Suriye açısından en önemli risk noktası İdlib olmaya devam ediyor. 2020'de Rusya destekli Suriye rejim ordusunun saldırıları nedeniyle onlarca askerini kaydeden Türkiye, 5 Mart 2020'de Rusya ile yapılan mutabakatın bozulmaması gerektiğini kaydediyor. İdlib'in güneyindeki askeri gözlem noktalarını 2020 sonunda daha kuzeye taşıyan Türkiye açısından hem bölgedeki radikal İslamcı grupların varlığı hem de Suriye ordusunun olası askeri hareketliliği risk unsuru olmaya devam ediyor.

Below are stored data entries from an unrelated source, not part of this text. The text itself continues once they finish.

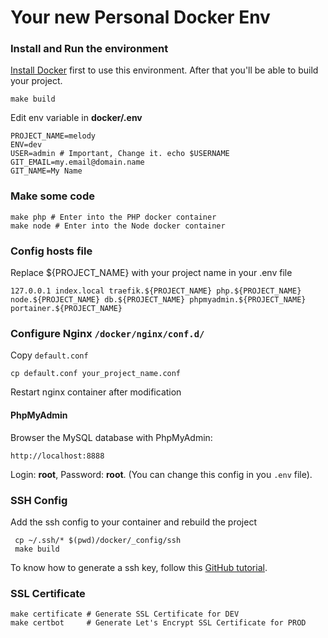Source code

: Your new Personal Docker Env
============================

### Install and Run the environment

[Install Docker](http://docs.docker.com/engine/installation/) first to use this environment.
After that you'll be able to build your project.

    make build

Edit env variable in **docker/.env**

    PROJECT_NAME=melody
    ENV=dev
    USER=admin # Important, Change it. echo $USERNAME 
    GIT_EMAIL=my.email@domain.name
    GIT_NAME=My Name

### Make some code

    make php # Enter into the PHP docker container
    make node # Enter into the Node docker container

### Config hosts file

Replace ${PROJECT_NAME} with your project name in your .env file
 
    127.0.0.1 index.local traefik.${PROJECT_NAME} php.${PROJECT_NAME} node.${PROJECT_NAME} db.${PROJECT_NAME} phpmyadmin.${PROJECT_NAME} portainer.${PROJECT_NAME}

### Configure Nginx `/docker/nginx/conf.d/`
Copy `default.conf`

`cp default.conf your_project_name.conf`

Restart nginx container after modification

#### PhpMyAdmin

Browser the MySQL database with PhpMyAdmin:

    http://localhost:8888

Login: **root**, Password: **root**. (You can change this config in you `.env` file).

### SSH Config

Add the ssh config to your container and rebuild the project

     cp ~/.ssh/* $(pwd)/docker/_config/ssh
     make build

To know how to generate a ssh key,
follow this [GitHub tutorial](https://help.github.com/articles/generating-ssh-keys/).

### SSL Certificate

    make certificate # Generate SSL Certificate for DEV
    make certbot     # Generate Let's Encrypt SSL Certificate for PROD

Libya'da da Rusya'nın desteklediği General Halife Hafter güçlerinin bu ülkede bulunan Türk Silahlı Kuvvetleri unsurlarına karşı son dönemde artan tehditleri Ankara'nın 2021 gündemini belirlemesi açısından önemli olacak. Libya'daki Trablus ve Bingazi yönetimleri arasında son dönemde başlayan siyasi görüşmeler, barış sürecinin bir noktasında ülkedeki yabancı askerlerin varlığının da sona erdirilmesini içeriyor. Türkiye ise bu ülkedeki varlığının Trablus hükümeti ile 27 Kasım 2019'da yapılan bir anlaşmanın sonucu olduğunu, dolayısıyla hukuki zemini bulunduğunu kaydediyor. 2021'de Türkiye'den Libya'daki askeri varlığını çekmesi konusunda uluslararası baskının artması öngörülen bir gelişme olarak görülüyor.
Rusya'ya karşı Batı ile denge
Türk dış politikasına dönük son dönemde yapılan eleştirilerden biri NATO ve Batı bloğundan uzaklaşması ve Rusya'ya yakınlaşması. Dışişleri Bakanı Çavuşoğlu, son açıklamalarında Türkiye'nin Rusya ya da başka bir Doğu ülkesiyle kurduğu ilişkinin NATO ve AB'ye alternatif olduğunu kaydederek bu eleştirilere yanıt vermeye çalıştı.
Ancak ABD'de göreve gelecek olan Biden yönetiminin transatlantik ilişkilere yeniden ağırlık verecek olması, başta NATO ve Avrupa ile çok taraflılık ilkesi üzerinde bir ortaklık kuracak olması, Türkiye'nin de dış politikasında yeni bir ayarlama yapmasına yol açabilir.
Hükümetin hem ABD hem de AB ile yeni bir sayfa açma, Doğu Akdeniz başta olmak üzere Batı ile gerginlikleri azaltma yolunu çizmesi Ankara'nın 2021 senesinde gereksinim duyacağı denge arayışının işaretleri olarak görülüyor.